Since ammonia to urea is a conventional reversible reaction, it would be natural to assume the reverse as an option. In fact, there are patents for the Urea to ammonia process. Two of them, which are commercialized for the treatment of NOx, are U2A TM by EC&C Technologies and SafeDeNOx TM by 2002 Chemiton Enterprises, Inc., both with web sites in the internet.
However, none provides a solution for the separation of ammonia from CO2 in the gaseous phase or ammonium hydroxide from bicarbonate in the liquid aqueous phase. One is a straight water-phase reaction, the other uses steam and a catalyst. Both apparently proceed through the production of an intermediate: ammonium carbamate which is stable below 65 Celsius. Expensive metallurgies may be involved.
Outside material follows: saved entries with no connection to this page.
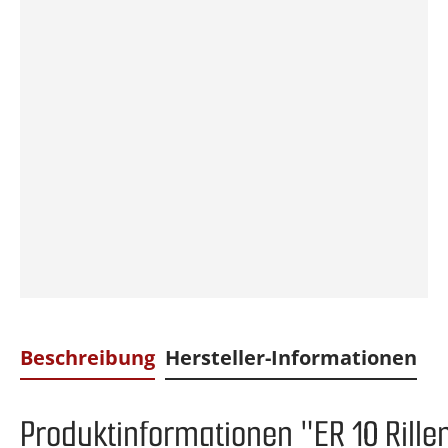
Beschreibung
Hersteller-Informationen
Produktinformationen "ER 10 Rille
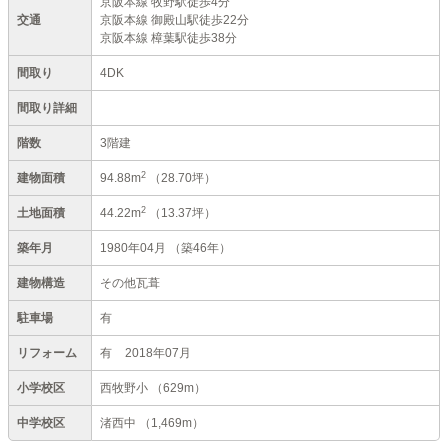
京阪本線 牧野駅徒歩4分
交通
京阪本線 御殿山駅徒歩22分
京阪本線 樟葉駅徒歩38分
間取り
4DK
間取り詳細
階数
3階建
2
建物面積
94.88m
（28.70坪）
2
土地面積
44.22m
（13.37坪）
築年月
1980年04月
（築46年）
建物構造
その他瓦葺
駐車場
有
リフォーム
有
2018年07月
小学校区
西牧野小
（629m）
中学校区
渚西中
（1,469m）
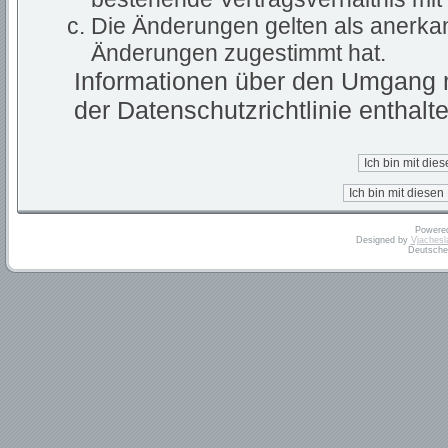
Die Änderungen gelten als anerkan
Änderungen zugestimmt hat.
Informationen über den Umgang m
der Datenschutzrichtlinie enthalte
Powere
Designed by
Vjachesl
Deutsche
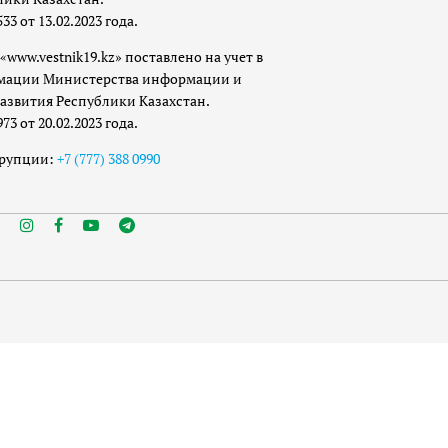
 от 13.02.2023 года.
«www.vestnik19.kz» поставлено на учет в
мации Министерства информации и
азвития Республики Казахстан.
 от 20.02.2023 года.
ррупции:
+7 (777) 388 0990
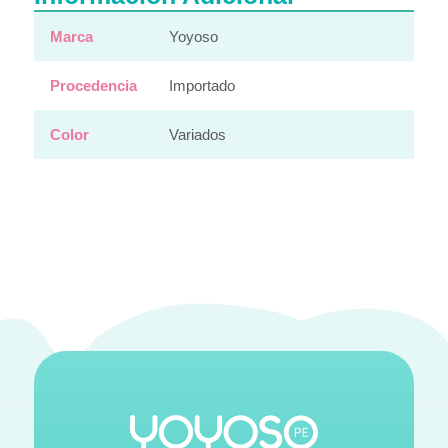
Marca
Yoyoso
Procedencia
Importado
Color
Variados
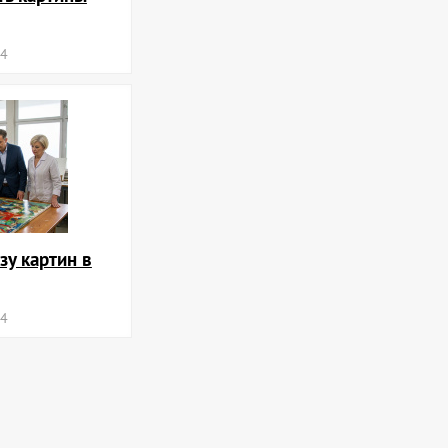
24
зу картин в
24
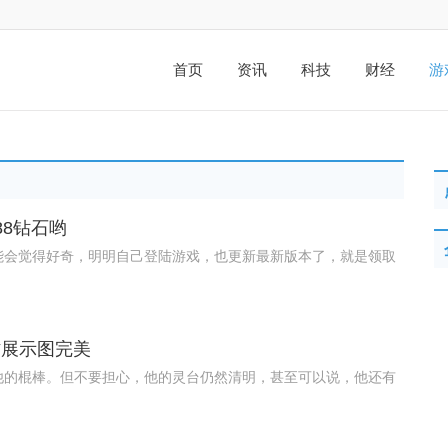
首页
资讯
科技
财经
游
88钻石哟
能会觉得好奇，明明自己登陆游戏，也更新最新版本了，就是领取
作展示图完美
他的棍棒。但不要担心，他的灵台仍然清明，甚至可以说，他还有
There is, however, another reaction using the enzime urease that selectively catalyses the hydrolysis of urea in water, not covered by patents, which I believe hasn't reached industrial applications. Again the separation of CO2 and NH3 has to be provided for.
It is still a strange market situation in which urea is cheaper than ammonia, since the normal production pattern is from ammonia to urea. Is the urea you plan to purchase diluted with water or does it have impurities ?
In short, I don't know of a better approach for your plans than consulting with the above companies besides doing some digging in the internet yourselves.